In the end, this resignation surrounding gun violence stems from our ignorance and the ignorance of the people in charge, and that ignorance comes from the arrogance and unwillingness to admit to flaws that privilege provides. Privilege, especially white privilege, allows for people who have it to run away from the problems they created. It’s a proverbial ‘get out of jail free’ card. And it is only given to certain people for arbitrary things like gender and race. We need to learn to let go of privilege. It is a weapon no one should be able to use.

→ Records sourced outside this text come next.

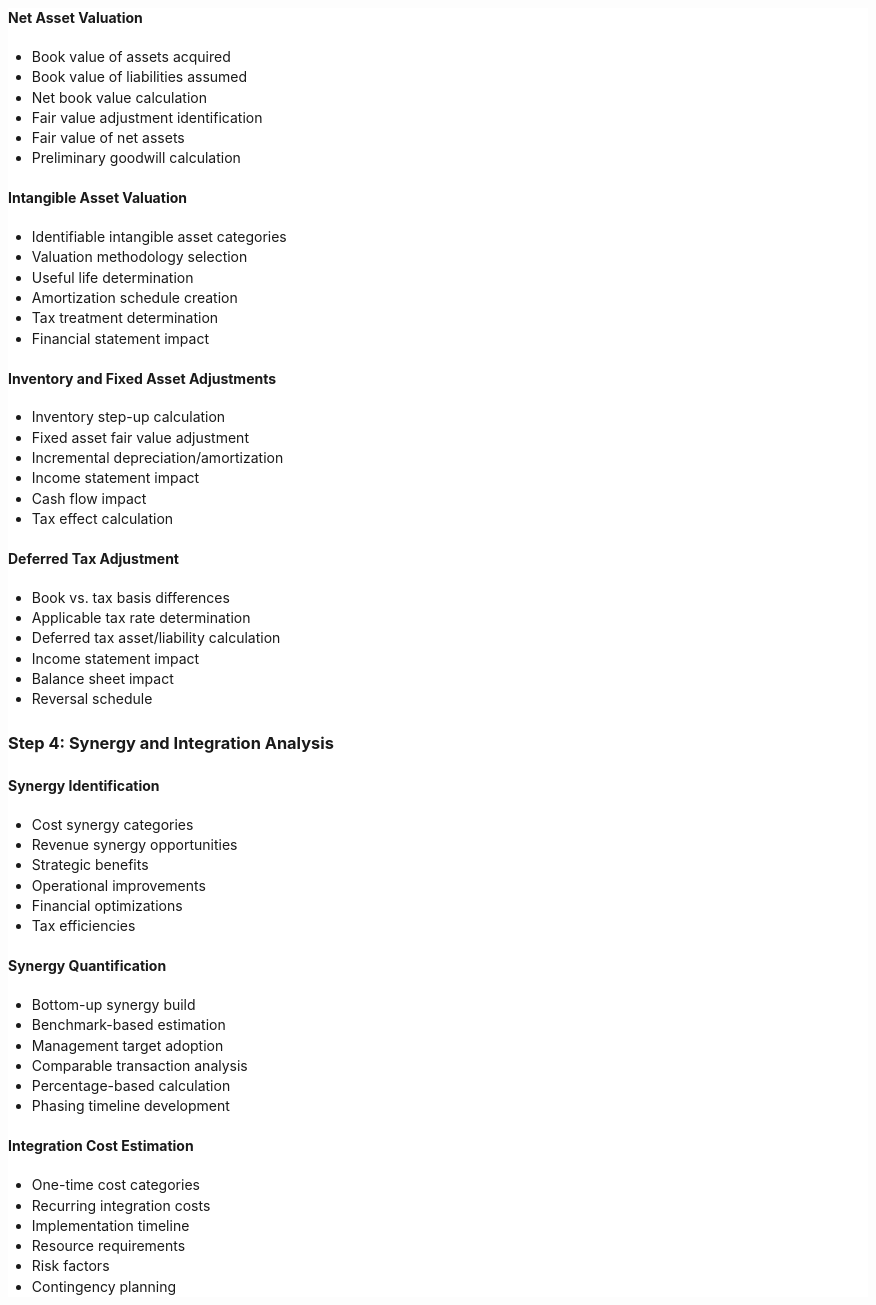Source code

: #### Net Asset Valuation
- Book value of assets acquired
- Book value of liabilities assumed
- Net book value calculation
- Fair value adjustment identification
- Fair value of net assets
- Preliminary goodwill calculation

#### Intangible Asset Valuation
- Identifiable intangible asset categories
- Valuation methodology selection
- Useful life determination
- Amortization schedule creation
- Tax treatment determination
- Financial statement impact

#### Inventory and Fixed Asset Adjustments
- Inventory step-up calculation
- Fixed asset fair value adjustment
- Incremental depreciation/amortization
- Income statement impact
- Cash flow impact
- Tax effect calculation

#### Deferred Tax Adjustment
- Book vs. tax basis differences
- Applicable tax rate determination
- Deferred tax asset/liability calculation
- Income statement impact
- Balance sheet impact
- Reversal schedule

### Step 4: Synergy and Integration Analysis

#### Synergy Identification
- Cost synergy categories
- Revenue synergy opportunities
- Strategic benefits
- Operational improvements
- Financial optimizations
- Tax efficiencies

#### Synergy Quantification
- Bottom-up synergy build
- Benchmark-based estimation
- Management target adoption
- Comparable transaction analysis
- Percentage-based calculation
- Phasing timeline development

#### Integration Cost Estimation
- One-time cost categories
- Recurring integration costs
- Implementation timeline
- Resource requirements
- Risk factors
- Contingency planning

Maybe we can’t get rid of it, but acknowledging it and the issues that it creates is the first step to taking away its power.

Works Cited

"'Black Lives Matter' Confounds White People | DiversityInc." DiversityInc. 25 Sept. 2015. Web. 21 Mar. 2016.

<http://www.diversityinc.com/news/black-lives-matter-confounds-white-people/>

"Caught on Camera: Police Abuse in the U.S." WITNESS Media Lab. 08 Sept. 2015. Web. 21 Mar. 2016.

<https://lab.witness.org/caught-on-camera-police-abuse-in-the-u-s/>

Sontag, Susan. "Regarding The Torture Of Others." The New York Times. The New York Times, 22 May 2004. Web. 21 Mar. 2016.